___ RECORDED INFORMATION

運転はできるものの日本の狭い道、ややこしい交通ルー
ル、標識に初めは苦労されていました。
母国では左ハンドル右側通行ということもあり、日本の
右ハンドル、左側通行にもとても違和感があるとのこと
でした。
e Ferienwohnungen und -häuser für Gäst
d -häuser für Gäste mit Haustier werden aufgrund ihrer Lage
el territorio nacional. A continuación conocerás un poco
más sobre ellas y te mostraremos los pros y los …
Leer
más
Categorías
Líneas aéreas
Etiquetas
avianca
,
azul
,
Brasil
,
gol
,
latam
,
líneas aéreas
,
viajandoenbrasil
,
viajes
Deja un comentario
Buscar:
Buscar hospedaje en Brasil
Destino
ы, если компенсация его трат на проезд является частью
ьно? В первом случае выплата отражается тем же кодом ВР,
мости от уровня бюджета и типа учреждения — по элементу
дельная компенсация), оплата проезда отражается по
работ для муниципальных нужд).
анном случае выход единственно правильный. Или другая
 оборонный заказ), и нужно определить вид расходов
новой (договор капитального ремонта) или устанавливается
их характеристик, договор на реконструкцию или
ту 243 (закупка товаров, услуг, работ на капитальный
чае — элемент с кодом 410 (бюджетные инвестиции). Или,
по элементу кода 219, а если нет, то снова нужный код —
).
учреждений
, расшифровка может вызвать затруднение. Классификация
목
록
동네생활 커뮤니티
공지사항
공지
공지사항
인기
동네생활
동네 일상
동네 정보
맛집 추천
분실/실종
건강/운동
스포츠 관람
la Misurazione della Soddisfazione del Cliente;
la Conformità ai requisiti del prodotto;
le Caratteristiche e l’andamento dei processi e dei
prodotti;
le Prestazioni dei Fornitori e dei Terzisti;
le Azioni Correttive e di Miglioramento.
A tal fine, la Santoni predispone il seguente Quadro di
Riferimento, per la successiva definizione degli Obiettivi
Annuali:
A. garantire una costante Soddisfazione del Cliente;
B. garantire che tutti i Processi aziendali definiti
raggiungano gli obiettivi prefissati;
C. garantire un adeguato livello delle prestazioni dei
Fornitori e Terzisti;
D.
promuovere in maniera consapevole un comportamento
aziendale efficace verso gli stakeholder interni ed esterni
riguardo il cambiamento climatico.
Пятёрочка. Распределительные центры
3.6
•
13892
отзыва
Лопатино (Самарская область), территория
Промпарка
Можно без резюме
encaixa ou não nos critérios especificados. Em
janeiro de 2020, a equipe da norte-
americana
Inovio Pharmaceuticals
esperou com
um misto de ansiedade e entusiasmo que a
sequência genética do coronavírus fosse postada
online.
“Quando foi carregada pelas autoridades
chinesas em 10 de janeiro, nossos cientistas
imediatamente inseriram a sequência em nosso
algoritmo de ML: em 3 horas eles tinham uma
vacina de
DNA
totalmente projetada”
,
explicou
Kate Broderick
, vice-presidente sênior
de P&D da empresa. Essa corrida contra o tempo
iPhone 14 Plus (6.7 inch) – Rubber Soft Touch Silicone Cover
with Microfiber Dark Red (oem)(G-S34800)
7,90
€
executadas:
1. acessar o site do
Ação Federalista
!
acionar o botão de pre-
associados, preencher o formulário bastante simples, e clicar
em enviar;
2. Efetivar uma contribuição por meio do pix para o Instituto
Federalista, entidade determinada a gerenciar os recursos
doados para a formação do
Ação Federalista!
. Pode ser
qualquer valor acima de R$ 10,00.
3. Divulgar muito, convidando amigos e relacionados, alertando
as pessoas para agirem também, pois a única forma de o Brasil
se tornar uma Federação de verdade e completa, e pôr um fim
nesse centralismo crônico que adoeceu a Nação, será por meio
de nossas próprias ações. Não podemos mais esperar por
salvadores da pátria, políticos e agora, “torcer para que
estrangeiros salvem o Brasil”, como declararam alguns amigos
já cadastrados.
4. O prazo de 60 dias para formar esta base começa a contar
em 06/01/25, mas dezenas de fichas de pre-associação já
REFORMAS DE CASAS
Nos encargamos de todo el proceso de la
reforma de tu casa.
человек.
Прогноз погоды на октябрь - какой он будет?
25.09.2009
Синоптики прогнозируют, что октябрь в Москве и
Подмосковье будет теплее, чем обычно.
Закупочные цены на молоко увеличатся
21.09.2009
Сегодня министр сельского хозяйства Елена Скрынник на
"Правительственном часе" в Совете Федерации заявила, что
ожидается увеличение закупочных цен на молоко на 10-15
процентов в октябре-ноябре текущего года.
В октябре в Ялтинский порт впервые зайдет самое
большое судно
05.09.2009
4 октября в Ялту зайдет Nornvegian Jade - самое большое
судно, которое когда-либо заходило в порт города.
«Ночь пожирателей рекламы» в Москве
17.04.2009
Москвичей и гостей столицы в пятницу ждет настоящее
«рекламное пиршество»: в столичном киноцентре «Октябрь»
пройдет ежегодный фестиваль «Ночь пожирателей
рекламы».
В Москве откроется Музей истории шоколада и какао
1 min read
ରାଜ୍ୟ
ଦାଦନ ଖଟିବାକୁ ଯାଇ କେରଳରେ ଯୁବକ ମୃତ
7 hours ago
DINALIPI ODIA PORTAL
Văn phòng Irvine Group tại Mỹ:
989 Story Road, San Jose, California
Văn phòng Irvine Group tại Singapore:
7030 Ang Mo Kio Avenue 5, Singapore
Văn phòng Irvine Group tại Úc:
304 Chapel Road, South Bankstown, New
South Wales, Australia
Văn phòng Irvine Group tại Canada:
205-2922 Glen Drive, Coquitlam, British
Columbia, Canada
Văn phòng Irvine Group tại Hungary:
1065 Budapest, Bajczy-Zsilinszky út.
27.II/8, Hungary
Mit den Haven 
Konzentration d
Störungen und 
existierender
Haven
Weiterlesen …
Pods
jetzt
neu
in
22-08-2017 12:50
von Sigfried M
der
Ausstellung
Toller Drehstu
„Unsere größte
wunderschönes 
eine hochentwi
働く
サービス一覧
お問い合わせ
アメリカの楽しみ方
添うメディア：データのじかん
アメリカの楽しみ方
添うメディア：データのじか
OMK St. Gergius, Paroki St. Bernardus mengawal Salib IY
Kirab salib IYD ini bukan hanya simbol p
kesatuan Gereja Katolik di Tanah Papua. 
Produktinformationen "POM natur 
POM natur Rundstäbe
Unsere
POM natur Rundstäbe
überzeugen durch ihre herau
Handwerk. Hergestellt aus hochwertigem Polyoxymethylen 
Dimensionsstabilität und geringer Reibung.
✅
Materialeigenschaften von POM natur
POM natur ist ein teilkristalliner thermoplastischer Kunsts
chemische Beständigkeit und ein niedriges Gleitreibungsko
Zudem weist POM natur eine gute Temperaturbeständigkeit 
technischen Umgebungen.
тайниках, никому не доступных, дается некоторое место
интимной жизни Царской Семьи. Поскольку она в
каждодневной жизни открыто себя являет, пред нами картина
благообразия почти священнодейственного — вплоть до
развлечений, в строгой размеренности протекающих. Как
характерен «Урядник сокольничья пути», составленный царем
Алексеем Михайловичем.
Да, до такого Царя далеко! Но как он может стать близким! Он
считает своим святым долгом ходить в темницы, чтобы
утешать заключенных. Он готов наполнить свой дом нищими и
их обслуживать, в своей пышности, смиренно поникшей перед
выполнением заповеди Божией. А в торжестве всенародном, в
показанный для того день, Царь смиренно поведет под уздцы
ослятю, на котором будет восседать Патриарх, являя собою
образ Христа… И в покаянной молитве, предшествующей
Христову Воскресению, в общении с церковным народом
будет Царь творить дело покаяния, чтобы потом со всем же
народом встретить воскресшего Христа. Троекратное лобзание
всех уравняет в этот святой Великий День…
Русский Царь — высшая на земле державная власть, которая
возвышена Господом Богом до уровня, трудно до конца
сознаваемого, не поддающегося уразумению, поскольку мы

______

> [JOB ITEM] Look back at the entries above and repeat, unchanged, every line from the line holding "Москвичей и гостей" through the line holding "DINALIPI ODIA PORTAL".

> [ANSWER TO THE EXERCISE]
Москвичей и гостей столицы в пятницу ждет настоящее
«рекламное пиршество»: в столичном киноцентре «Октябрь»
пройдет ежегодный фестиваль «Ночь пожирателей
рекламы».
В Москве откроется Музей истории шоколада и какао
1 min read
ରାଜ୍ୟ
ଦାଦନ ଖଟିବାକୁ ଯାଇ କେରଳରେ ଯୁବକ ମୃତ
7 hours ago
DINALIPI ODIA PORTAL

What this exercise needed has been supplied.